Mulher e competência

Ser a primeira mulher reitora na história da Universidade é um marco para ela e toda comunidade acadêmica. Sobre os desafios ela tem uma posição firme. Para ela, o gênero não é fator determinante, principalmente quando o trabalho é realizado com competência. “Olha, acredito que aqui na Católica não vou ter problemas quanto ao fato de ser mulher. Meu nome foi indicado, inclusive pela própria igreja, foram os bispos que me convidaram. Então, eles reconhecem em mim o valor como professora, pesquisadora, gestora e mulher. E isso não foi um impeditivo para assumir o cargo. Fui bem acolhida por todos. É claro que às vezes nós precisamos nos defender, mas eu penso que com o nosso trabalho bem feito não é preciso fazer muita coisa. A gente acaba se impondo de maneira muito positiva inclusive. Quando fazemos um trabalho sério e respeitamos as pessoas, as pessoas também nos respeitam e tudo caminha muito bem”, comenta. 

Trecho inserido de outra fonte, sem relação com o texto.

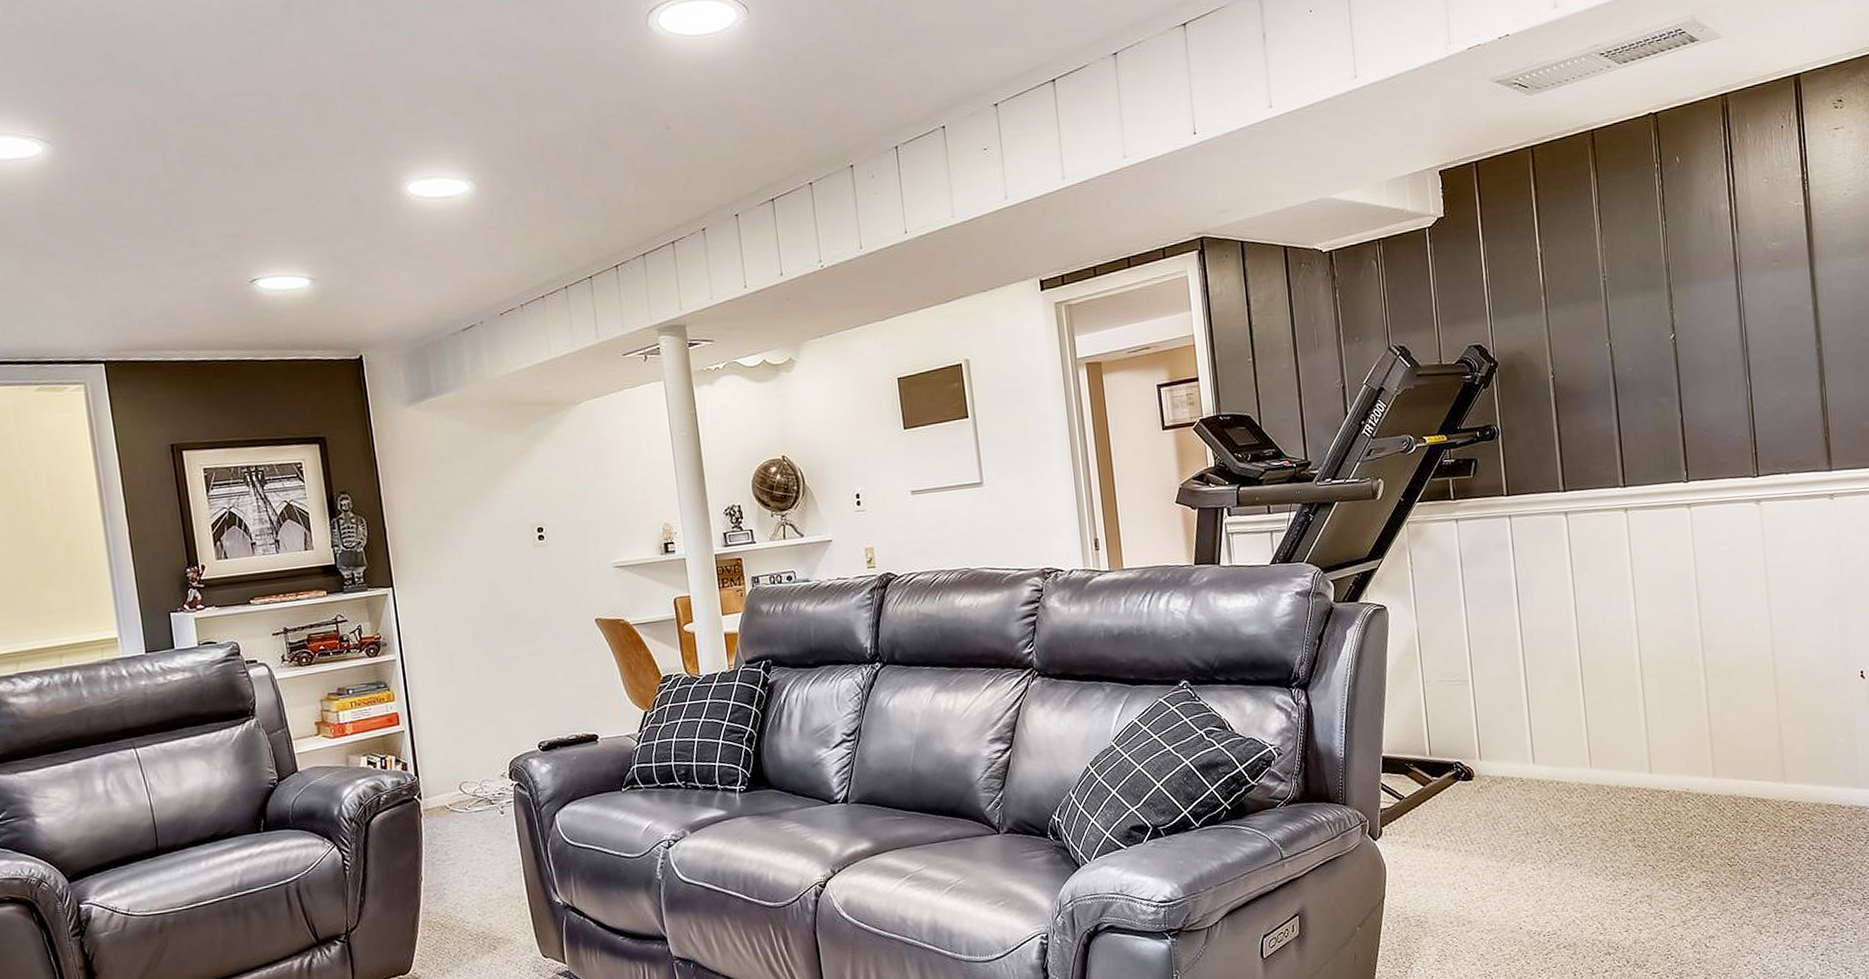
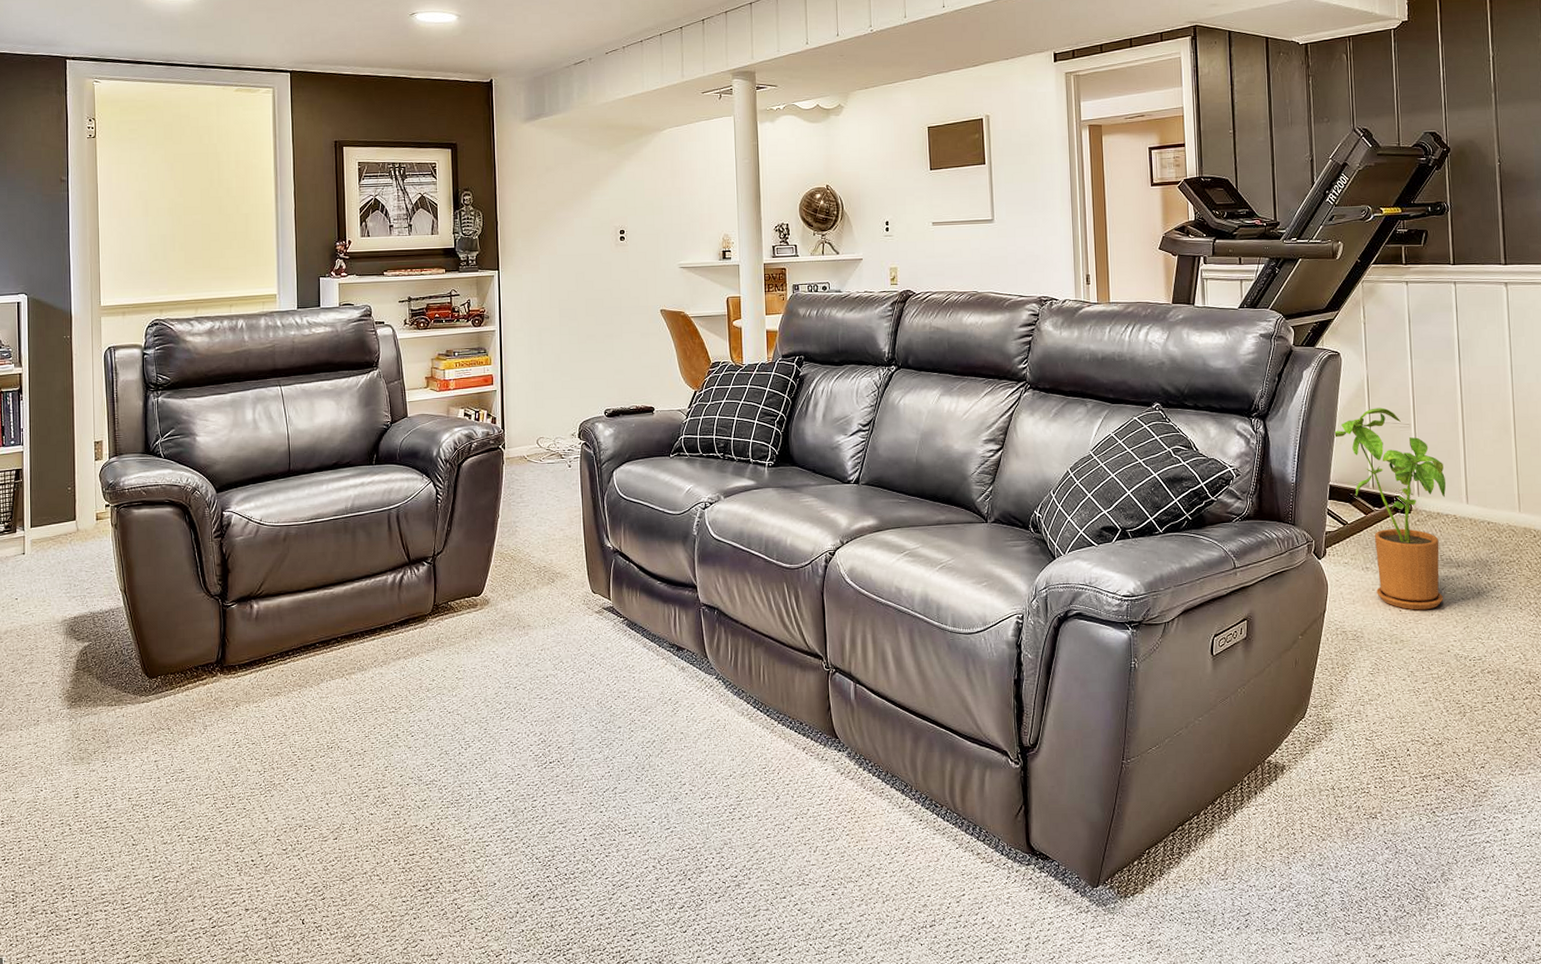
house plant: none [1384,664,1512,887] -> present [1333,407,1447,610]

A reitora também acredita que pode trazer um novo olhar sobre a forma de conduzir a Universidade. “Acredito que a condição de ser mulher traga um diferencial na maneira de acolher as demandas da comunidade acadêmica e mediar com serenidade os caminhos de nossos alunos, docentes e colaboradores sem esquecer a qualidade do que se produz numa Universidade.  Agradeço a Dom Sérgio Rocha e a Dom Murilo por terem me confiado esta missão de ajudar na condução da Ucsal”, completa.

Futuro acadêmico

Parece que as aulas têm refletido positivamente entre os alunos, devido a efetiva participação nas salas virtuais. Nessa modalidade, as aulas são realizadas no mesmo horário do presencial. Durante esse período, os professores utilizam as mais variadas ferramentas de ensino, com intuito de manter os alunos dentro da rotina normal de aula. Eles acompanham e ficam à disposição para esclarecimento de dúvidas e realização de atividades. 

Silvana acredita que devido o aceite positivo por parte dos discentes, o uso do ambiente virtual como metodologia de ensino garantirá uma mudança expressiva para Universidade. “Eu acho que vai ter uma grande mudança. Conversei hoje com a equipe e vamos analisar o que aconteceu nesse momento. Os alunos estão participando demais. É como se tivessem em sala de aula. Não é o ideal, mas preferimos agir dessa forma porque era a melhor opção, tendo em vista a perda do semestre. Os alunos estão fazendo os trabalhos, avaliações e estão interagindo com o professor, tanto no horário de aula quanto depois", revela.

Mesmo com todos os avanços tecnológicos disponibilizados, não se pode esquecer que existem fatores limitantes do acesse à internet por parte de alguns alunos. Frente a isso, a reitoria revela que entende a problemática e diz que a Universidade está se empenhando para atender a todos. “Nem todo mundo tem acesso à internet, nem todo mundo tem  computador, mas estamos tendo o cuidado de emprestar esses equipamentos para minimizar possíveis transtornos. Eu acho que isso vai revolucionar o nosso ensino e está dando certo, tem sido uma experiência positiva”, conclui.